No doubt, it has been a busy 12 months for WSS. It bought Trema in August, only seven months after private equity investor Warburg Pincus had acquired WSS. Trema seemed to be a natural complement to WSS, which for years had been angling to leverage its market strength among financial services enterprises into a meaningful chunk of the non-financial corporate market. Although European, Trema–under the leadership of CEO Michele
Fitzpatrick–had dramatically increased its name recognition and image in North America. Among Trema's many attributes was its development of a middle market product line and client roster, built around the portfolio that came with its acquisition of Richmond Software in September 2005. The WSS-Trema combination was expected to be a worthy opponent to SunGard AvantGard, which over the past year had also reinforced its market presence through acquisitions of Integrity and then XRT. "Since the Wall Street Systems-Trema merger was announced, management has moved quickly to combine the two organizations, sort out their strengths and decide which segments to pursue. Warburg Pincus is definitely focused on getting an effective execution model together," notes Maggie Scarborough, research manager for corporate banking at Financial Insights.

Of four major product lines that WSS will preserve, only one–Wallstreet Treasury–is
almost exclusively aimed at the corporate marketplace. That product is the old Richmond software, which Trema renamed Trema One. Trema Suite (formerly Finance Kit) emerges as Wallstreet Suite and will cover the large corporate market, as well as financial firms. The two legacy WSS systems are now called Wallstreet FX and Wallstreet Back Office. They will continue to serve their handful of existing non-financial treasuries, but will be marketed now as specialized systems for financial services companies. "It looks like they are putting a lot of resources behind bank-side products," observes Glen Solimine, CEO of financial technology provider Speranza Systems Inc. in Scarborough, Maine, "which is no surprise because that's where their higher margins are."

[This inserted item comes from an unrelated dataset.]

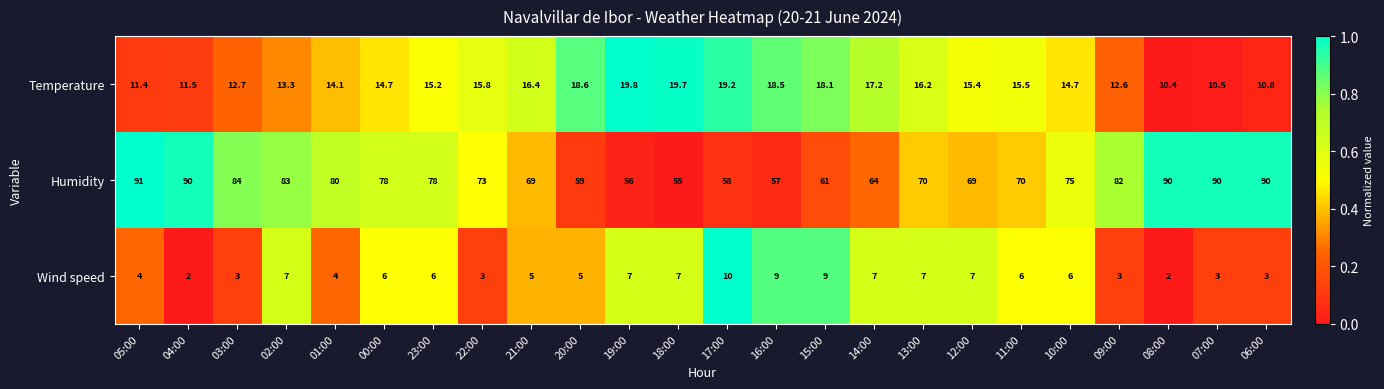

Which series has the largest range (max minus min)?

Humidity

But behind the scenes, there is shifting as well. Jeff Wallace, managing partner of Greenwich Treasury Advisors LLC in Boulder, Colo., claims WSS has been coaxing its larger Wallstreet Treasury users to move up to its more robust Suite product. "It's now their preferred solution for large corporate treasuries," Wallace says. But WSS now seems to concede that its FX and Back Office solutions have little future in the market beyond its present clientele, which includes a short list of major names like Ford, Hewlett-Packard and Procter & Gamble, he reports.

Still, a few observers question whether the product line will have enough breadth and depth to compete head-to-head with SunGard and Thomson Financial, which has shown the most momentum in recent months in the marketplace. When describing the WSS lineup, consultant Craig A. Jeffery, managing director of Strategic Treasurer in Atlanta, argues: "It's a smile with some gold molars and missing teeth between Wallstreet Treasury and Wallstreet Suite." For the large corporate market, they don't have products that match up well against systems like SunGard's Integrity and Quantum, he suggests.

Among the less controversial parts of the strategy is WSS's decision to move all products to both on-premise and ASP models. "In the age of compliance, it is increasingly difficult, expensive and disruptive for corporations to implement new solutions, and few have the resources to support them," Scarborough says. "Hosting and shared services remove the implementation barriers."

The ASP emphasis sounds shrewd to Dawnette Blake, U.S. treasury center manager at Agilent Technologies Inc. in Santa Clara, Calif. The company uses installed Richmond software bought in June 2005. However, "we're looking at the ASP-hosted model to see how much it would reduce our cost," she says. The real savings would come from not needing IT support, she adds. "A hosted solution would keep us using the current technology without the rigorous testing required for an installed upgrade."